Before today's policy change, the firm's investment bankers needed company approval before owning individual securities. Bloomberg first reported the changes. A source with knowledge of the policy said bankers would not be forced to sell any existing stocks and bonds and that the policy change had been in discussion for months. The source said the change was intended to address potential conflicts of interest.
The move is part of a series of public and private efforts to improve the bank's reputation with clients and the public following the financial crisis. At a conference last year, the bank's chairman and chief executive officer Lloyd Blankfein said that the firm had decided a few years ago that "we would make our firm better, and put energy into a examination of every behavior we have" and that "there has been a substantial change, some part of it out of the goodness of people's hearts, some of it out of awareness" of the public's perception of the bank.
The ProPublica report and This American Life broadcast, both released this morning, focused on the short career of Carmen Segarra, a former Wall Street lawyer who joined the New York Fed in 2011 and became an in-house examiner of Goldman Sachs. Its based on 46 hours of recordings Segarra surreptitiously made of her interactions with colleagues and bankers. Michael Lewis, the bestselling author of The Big Short and Flash Boys, described the story as the "Ray Rice video of the financial sector."
She almost immediately started clashing with her colleagues and her superiors, finding the Fed lackadaisical, meek, and not willing to aggressively confront the banks it supervised even when they thought they were doing something wrong.
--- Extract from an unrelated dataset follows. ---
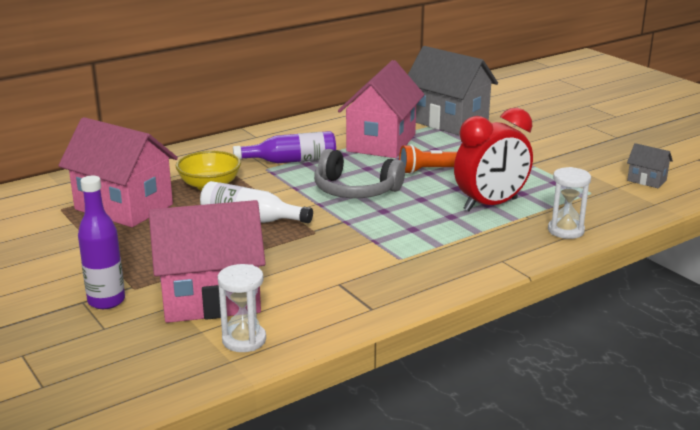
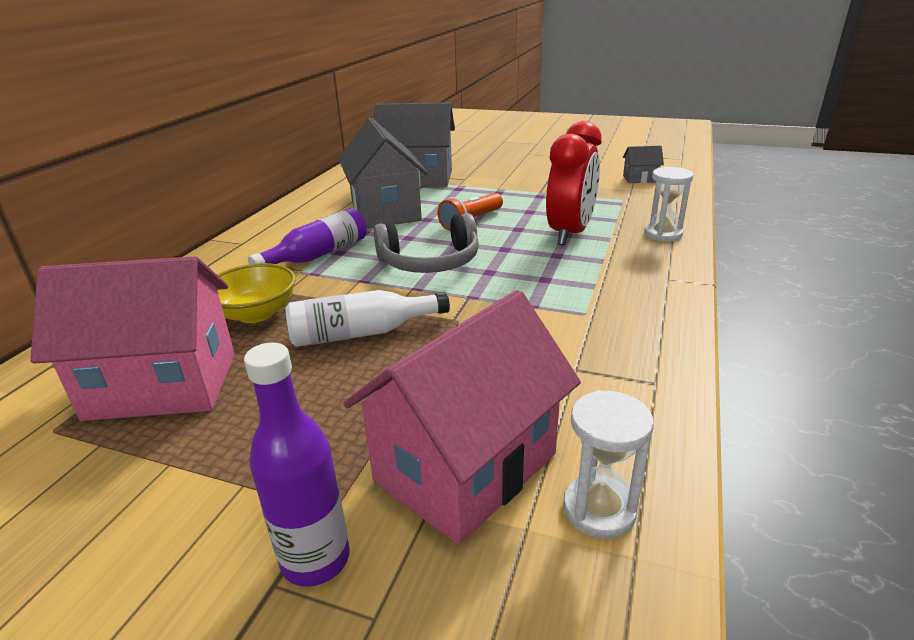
camera: 35 degrees left, 5 degrees up
(381, 143) = (385, 211): pink house -> grey house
She was fired seven months later after a disagreement over whether or not to say in a report that Goldman Sachs did not have a conflict of interest policy, which was a guideline for institutions supervised by the New York Fed.
A Goldman executive told Segarra that the bank did not have a definition of what a conflict of interest was. But her supervisors disagreed over whether Goldman had a conflict of interests policy at all, pointing to a section of their code of conduct that discussed conflicts more generally. Two weeks later, she was fired. The New York Fed said in a statement that Segarra's termination "was based entirely on performance grounds, not because she raised concerns as a member of an examination team about any institution."
Segarra sued the New York Fed and several of its employees last year alleging she had been terminated for revealing a violation of the law and that she was eligible for whistleblower protection. A federal judge threw out the case in April saying that whether or not Goldman had a conflict of interest policy did "not carry with it the force of law." Segarra is appealing the ruling.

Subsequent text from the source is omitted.